Saville is part of an important tradition of visceral, fleshy painting in twentieth-century British art. Typically, artists working in this tradition – such as Freud and Francis Bacon – emphasize the liveliness of the flesh. An often horrifying liveliness, to be sure, but one whose writhing vitality is unmistakable. What’s new in the work of Saville and many of her contemporaries in “Sensation” – notably Damien Hirst, the artist who sliced up the cow – is an obsession with flesh as dead meat.
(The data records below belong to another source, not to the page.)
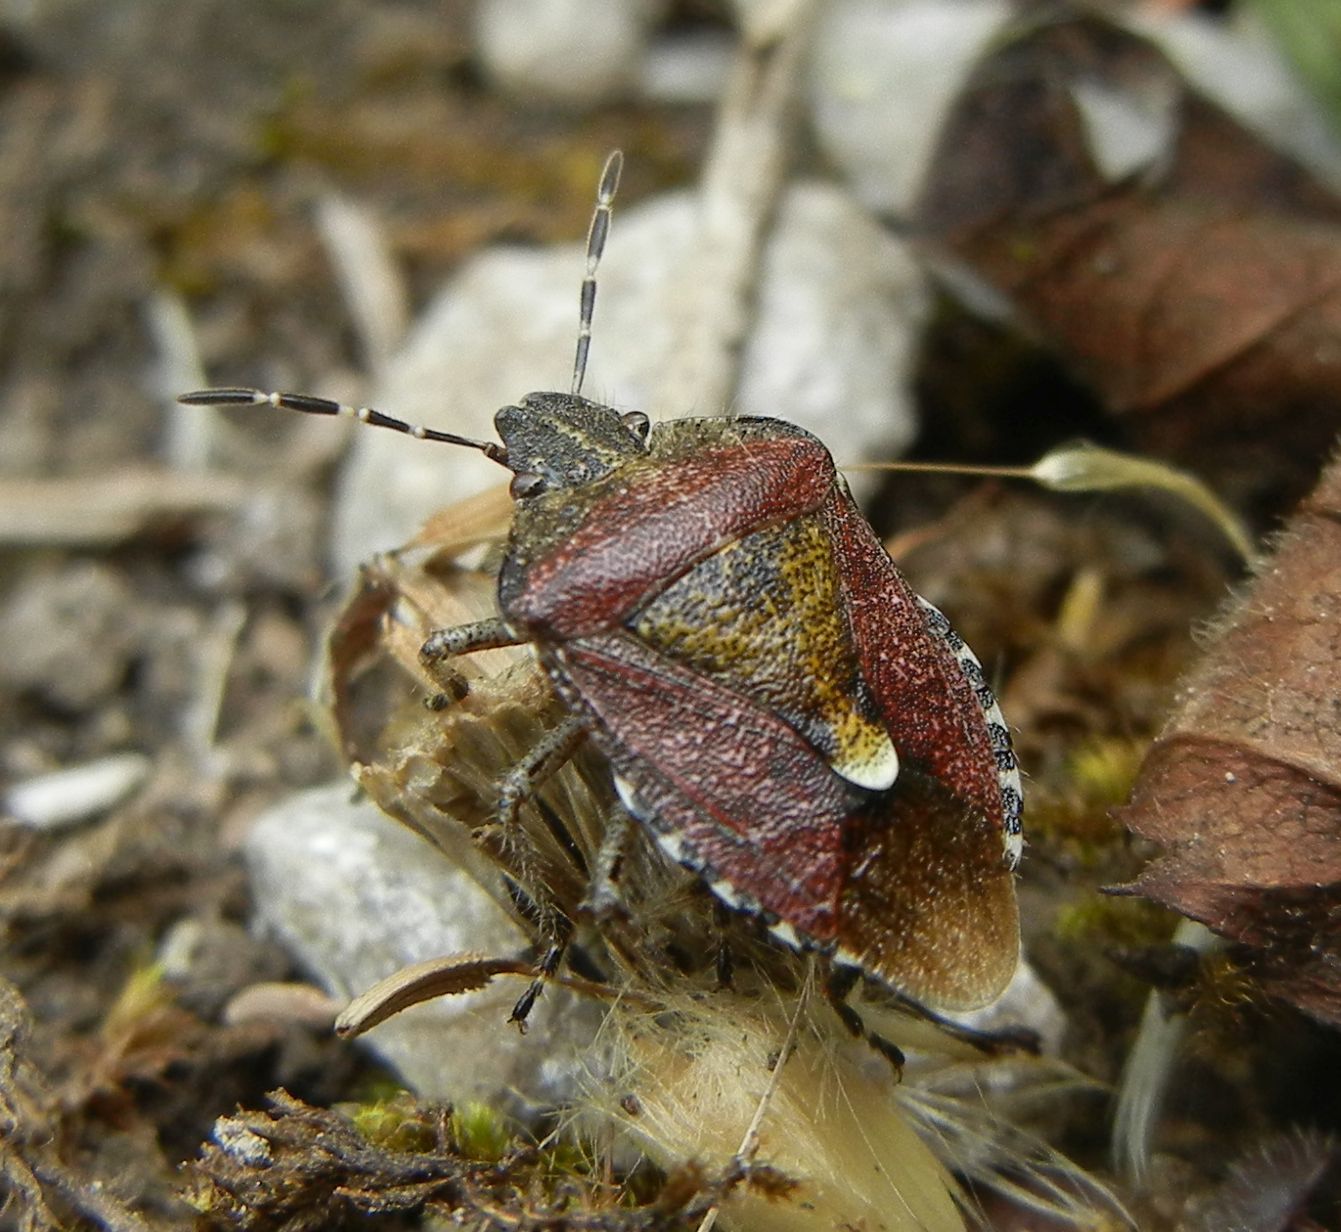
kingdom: Animalia
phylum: Arthropoda
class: Insecta
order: Hemiptera
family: Pentatomidae
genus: Dolycoris
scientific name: Dolycoris baccarum
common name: Sloe bug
Saville is not a hard-core pathologist; the two children she portrays look like they will survive whatever pustulant diseases of the skin they seem to have contracted. But a cadaverous light does suffuse her brushy work. (She is a kind of joyless Rubens.) In one picture, three intermingled bodies tied with a rope look like a trussed-up Perdue chicken. It is worth asking why artists today – in the United States as well as in Britain – appear entranced by the deathly body. Why is “death” where the life of art now exists? Certainly no painter who celebrates the glory of flesh – rather than its decay – would be much noticed today.
In part, this view of the body simply reflects the old modernist romance – the reverence for the underbelly of existence. But there is a more important explanation. Saville’s art is the dark reflection of contemporary fashion. In the mind of many people, the power of the mass media – as they present their array of svelte bodies – creates a lying tyranny of perfected form. What is left for art, then, but to disturb the shiny abstractions of advertising with a gutty touch? To remember that not all bodies are beautiful and to declare, rudely, that in our culture the body is treated as meat? Even the models in the magazines and the talking heads on TV are just something to be consumed. That Saville’s work should itself become fashionable, taken up by advertising magnates, is not surprising in this world of mirrors. Her work invites the paradox; it sends contrary signals. She shows off an unflinching eye, but also has a silky brushstroke that’s sometimes reminiscent of Sargent. These are not just bodies – they are our body politic.